My husband called me early on Saturday morning to tell me the news of Dawn’s passing. By the time the afternoon rolled around, the shock had started to wear off and a variety of emotions set in. Grief, anger, and most notably, a feeling of injustice. I asked myself the question that most Christians do in these circumstances: Does God know how much death hurts us? Does he care?
And just like that, a memory stirred. Dawn gave me the answer. In fact, she had given it to me over a decade ago, in Youth Group.
When I was an upperclassman in high school, Dawn was often the leader of our small group discussions. Though this usually meant we would go long, I didn’t mind. I grew up with nightly Bible studies in my family, so by the time I was nearing the end of high school, I was believed (very mistakenly) that I knew scripture in and out and there wasn’t much more for me to learn (lol). But Dawn had a way of consistently challenging that.
One week we had just read over the story of how Jesus raised Lazarus from the dead. I think that you can tell a lot about a person by how much they can think about and elaborate on a single verse. In this case, it was probably the most difficult verse to elaborate on: John 11:35, “Jesus wept.”
Two words. Pretty straightforward. And yet Dawn asked, “Why do you think Jesus wept?”
At first, it seemed like low-hanging fruit. One of us piped up, “we all cry when someone we love passes away. We’ll miss them.”
Then Dawn got this glimmer in her eye. “But what happens next in this story?”
We all looked at each other. “Jesus raises him from the dead?”
“Right. So, do you think Jesus was crying because he missed him? Do you think he was mourning for someone he knew was coming back in a couple minutes?”
I was struck. When I looked at it this way, what had been so straightforward was suddenly nuanced. Yet John had recorded it, short and simple. Jesus wept. I just didn’t know why.

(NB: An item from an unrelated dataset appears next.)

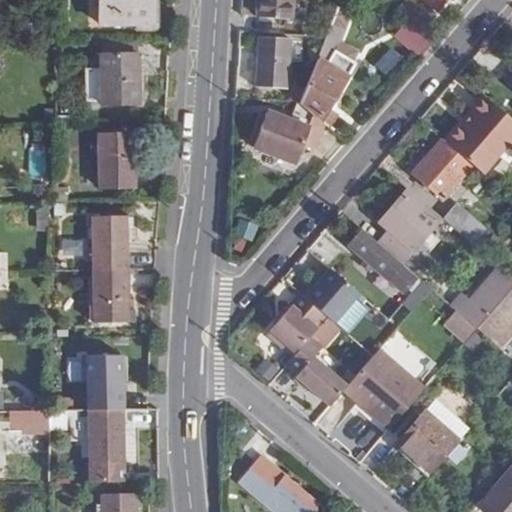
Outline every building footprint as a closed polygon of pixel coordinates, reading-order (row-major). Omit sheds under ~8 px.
[(155,23),(154,0),(102,0),(103,24),(155,23)] [(260,0),(259,19),(291,21),(293,0),(260,0)] [(446,32),(424,13),(408,0),(404,0),(396,10),(410,22),(414,26),(435,44),(446,32)] [(429,0),(441,10),(449,0),(429,0)] [(342,42),(353,14),(340,9),(328,36),(302,102),(319,117),(336,128),(343,115),(332,109),(358,65),(353,61),(337,52),(342,42)] [(410,22),(399,36),(423,58),(435,44),(414,26),(410,22)] [(288,90),(292,41),(260,39),(258,88),(288,90)] [(342,42),(337,52),(353,61),(359,51),(342,42)] [(385,76),(402,58),(392,48),(374,66),(385,76)] [(140,103),(140,53),(102,53),(102,104),(140,103)] [(511,145),(511,119),(487,98),(475,112),(477,115),(450,145),(475,167),(484,175),(511,145)] [(330,128),(319,117),(302,102),(294,121),(277,111),(271,113),(260,149),(296,165),(304,146),(318,153),(330,128)] [(136,134),(136,122),(100,123),(101,134),(136,134)] [(136,188),(136,134),(101,134),(101,188),(136,188)] [(475,167),(450,145),(444,140),(413,175),(444,201),(475,167)] [(415,252),(443,219),(413,192),(385,226),(391,232),(415,252)] [(483,229),(455,205),(443,219),(472,243),(483,229)] [(129,270),(129,216),(93,215),(94,270),(129,270)] [(404,265),(381,245),(362,228),(351,245),(406,294),(419,277),(404,265)] [(480,250),(491,237),(483,229),(472,243),(480,250)] [(404,265),(415,252),(391,232),(381,245),(404,265)] [(362,295),(331,266),(305,295),(330,318),(336,324),(362,295)] [(95,323),(130,323),(129,270),(94,270),(95,323)] [(478,329),(511,290),(511,277),(503,270),(474,303),(461,291),(449,303),(456,309),(478,329)] [(511,337),(511,290),(478,329),(502,349),(511,337)] [(314,336),(330,318),(305,295),(269,335),(295,358),(314,336)] [(469,340),(478,329),(456,309),(443,325),(465,345),(469,340)] [(314,336),(295,358),(288,366),(298,374),(294,378),(329,408),(344,391),(348,387),(349,386),(336,374),(316,357),(326,347),(314,336)] [(390,432),(415,403),(426,390),(380,350),(374,357),(349,386),(348,387),(344,391),(390,432)] [(124,410),(123,357),(89,357),(90,411),(124,410)] [(256,372),(269,381),(279,368),(265,359),(256,372)] [(460,442),(470,430),(436,400),(425,413),(460,442)] [(155,410),(127,409),(127,428),(154,429),(155,410)] [(125,482),(124,410),(90,411),(69,411),(70,441),(81,440),(81,458),(90,458),(91,483),(125,482)] [(53,411),(28,412),(29,431),(53,431),(53,411)] [(425,413),(398,445),(431,475),(460,442),(425,413)] [(254,492),(276,511),(317,511),(322,507),(275,467),(254,492)] [(487,511),(511,511),(511,472),(482,507),(487,511)] [(135,511),(135,497),(101,497),(101,511),(135,511)]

“I have to wonder,” Dawn started, “if Jesus was watching Mary and Martha grieve their brother. I wonder if he was watching Lazarus’s friends cry over his tomb. And I wonder, if in that moment, Jesus felt not for Lazarus, but for those left behind. Jesus saw firsthand the grief and the pain that death brings, and maybe that is the reason Jesus wept.”
This small shift reframed that story for me. And each time I read it, I remember that night in youth group when Dawn reminded me that there’s a reason we’re told to mediate on scripture day and night. A straightforward answer may only indicate that we haven’t spent enough time with it yet.
But I think it’s also important to note that Jesus didn’t just cry. He was a man of action, and he was not content letting death be our tormentor forever. Dawn gave me the answer to the question of whether God knows how much death hurts us. Jesus gave me the answer to whether he cares. John 3:16 tells us that God sent his only son to defeat death forever, because he loves us. Death is not the end for us, and it’s certainly not the end for Dawn.
As C.S. Lewis once wrote, “Now at last they were beginning Chapter One of the Great Story which no one on earth has read: which goes on forever: in which every chapter is better than the one before.”